Face à une recrudescence préoccupante des cas de diphtérie, le Dr Martial Bénêche, figure de proue de la vaccination au ministère de la Santé, monte au créneau. En seulement quatre mois, le bilan dépasse déjà celui de l’année 2025, imposant une vigilance citoyenne immédiate.

Sur les ondes de Magik9 ce mardi 28 avril, le Dr Martial Bénêche, directeur du Programme Élargi de Vaccination (PEV) au MSPP, a révélé que les cas confirmés pour le premier quadrimestre de 2026 sont déjà plus nombreux que la totalité de ceux enregistrés l’an dernier. Par cette prise de parole, le Dr Bénêche endosse le rôle de sentinelle, avertissant que si la situation est sous contrôle, elle nécessite une mobilisation collective pour éviter tout dérapage épidémique.

Au-delà des chiffres, il est crucial de savoir identifier cette menace. La diphtérie se manifeste d’abord par des signes trompeurs : une forte fièvre, des maux de gorge et une fatigue intense. Cependant, son signe distinctif le plus dangereux est l’apparition de « fausses membranes » grisâtres et épaisses au fond de la gorge. Ces membranes peuvent rapidement obstruer les voies respiratoires, provoquant une difficulté à avaler, voire une asphyxie mortelle si une prise en charge médicale n’est pas effectuée en urgence.
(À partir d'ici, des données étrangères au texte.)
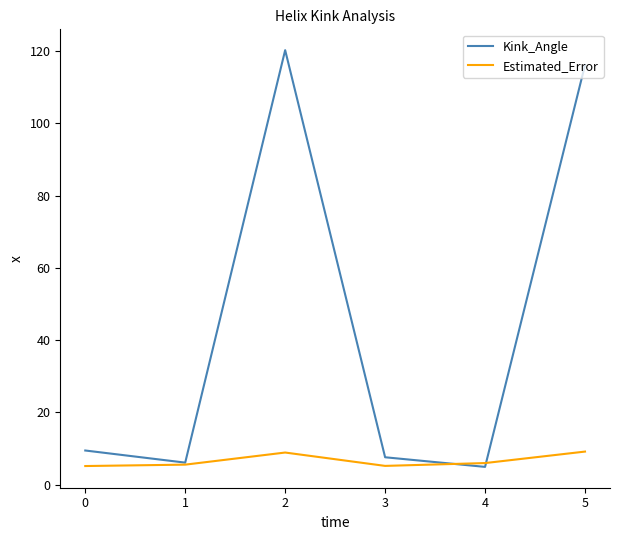

Is the value of Estimated_Error at 3 greater than the value of Kink_Angle at 2?

No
Le Dr Bénêche insiste sur la dangerosité de la toxine produite par la bactérie, qui peut s’attaquer au cœur et au système nerveux. C’est précisément pour stopper cette progression que le MSPP a déjà activé un plan de rupture des chaînes de transmission. L’objectif est clair : dépister précocement pour traiter avant l’apparition des complications graves. La rapidité d’action est ici le facteur déterminant entre une guérison simple et des séquelles permanentes.
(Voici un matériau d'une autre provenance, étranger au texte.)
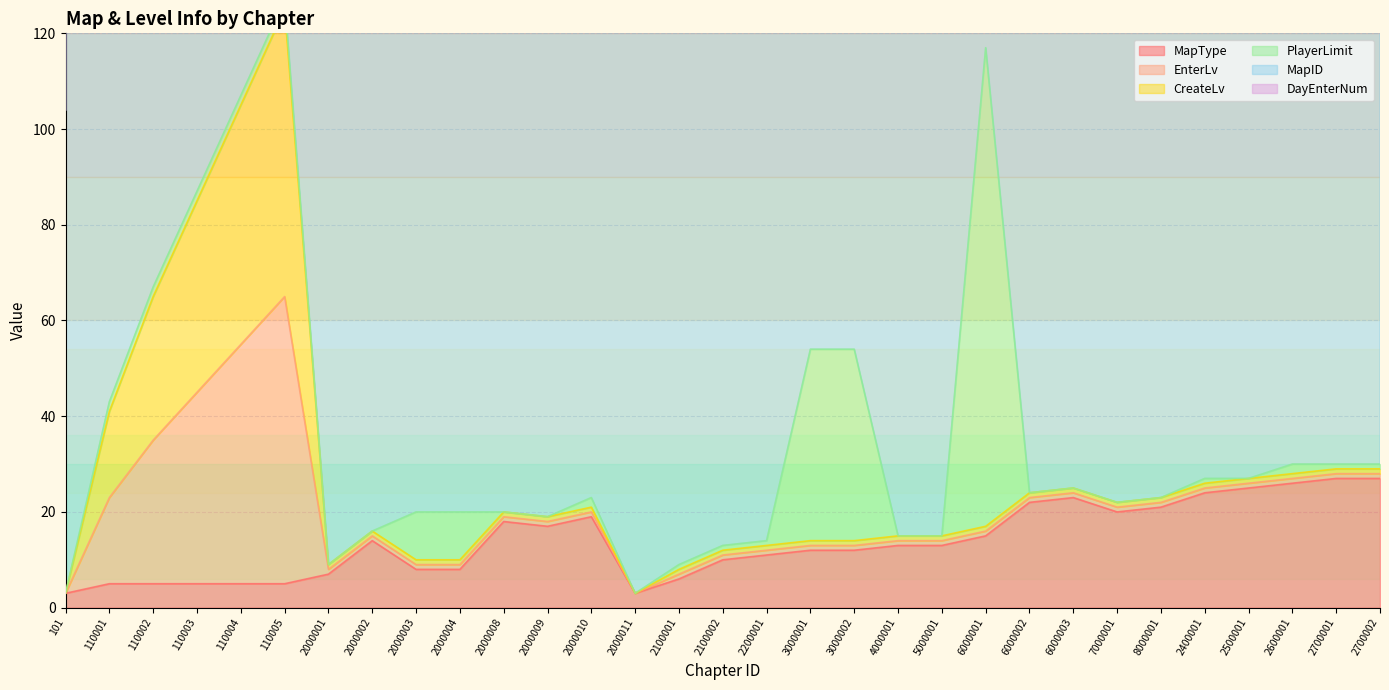

The MapType series shows 28 at 2000009. True or false?

False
Pour faire barrage à la maladie, le Dr Martial Bénêche mise sur une campagne de vaccination massive dans les écoles, programmée du 19 au 24 mai 2026. Ciblant les enfants de 6 à 14 ans, cette opération vise à renforcer le bouclier immunitaire de la population scolaire. En protégeant les plus jeunes, le ministère espère étouffer les foyers de contagion avant qu’ils ne se propagent au reste de la communauté.

En conclusion, l’intervention du Dr Bénêche rappelle que la vaccination demeure l’arme la plus efficace contre ce fléau. La population est appelée à rester attentive aux moindres symptômes grippaux associés à des douleurs cervicales et à collaborer pleinement lors de la campagne de mai. La santé de milliers d’écoliers dépend désormais de cette réponse coordonnée entre les autorités sanitaires et les familles.